In patients with mitral stenosis, the valve gradient usually is measured using the left ventricular and pulmonary capillary wedge pressure. The pulmonary wedge pressure tracing must be realigned with the left ventricular tracing for accurate mean gradient determination. However, the most accurate method uses the left atrial and left ventricular pressure.

The normal mitral valve area is 4-6 cm2, and severe mitral stenosis is present with valve areas smaller than 1.0-1.2 cm2.  

• Left ventriculography

This technique is used to define the anatomy and function of the left ventricle and related structures in patients with congenital, valvular, coronary, and myopathic heart disease. It provides valuable information about global and segmental left ventricular function, mitral regurgitation, ventricular septal defect, and hypertrophic cardiomyopathy. The ventriculogram findings can be analyzed qualitatively and quantitatively.
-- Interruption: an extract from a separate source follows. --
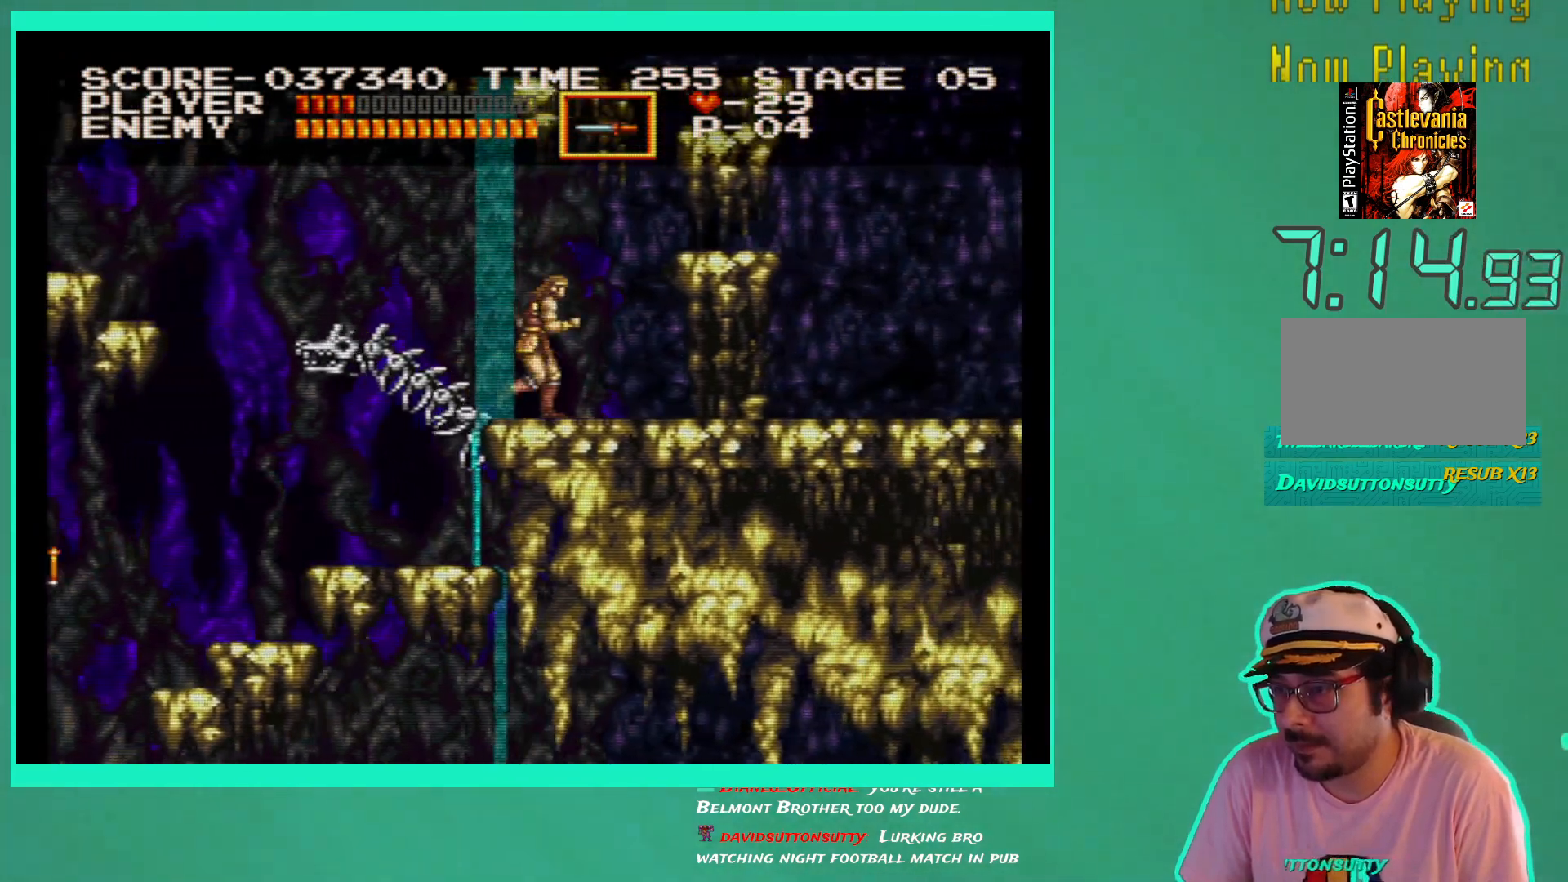
{"buttons": ["X", "DPAD_DOWN"], "left_stick": "center", "right_stick": "center", "events": [[50, "DPAD_LEFT", "down"], [117, "DPAD_LEFT", "up"], [117, "X", "down"], [217, "X", "up"], [267, "X", "down"], [350, "X", "up"], [417, "DPAD_DOWN", "down"], [433, "X", "down"]]}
The ejection fraction may be estimated visually or computed using the area-length method to derive actual end-diastolic and end-systolic volume estimates. Segmental wall motion also can be visually graded as normal, hypokinetic, akinetic, or dyskinetic or quantified using several computer algorithms.   

Mitral regurgitation

The severity of mitral regurgitation can be graded based on the amount of contrast regurgitation from the left ventricle through the incompetent mitral valve into the left atrium, using the opacification of the left atrium as a guide.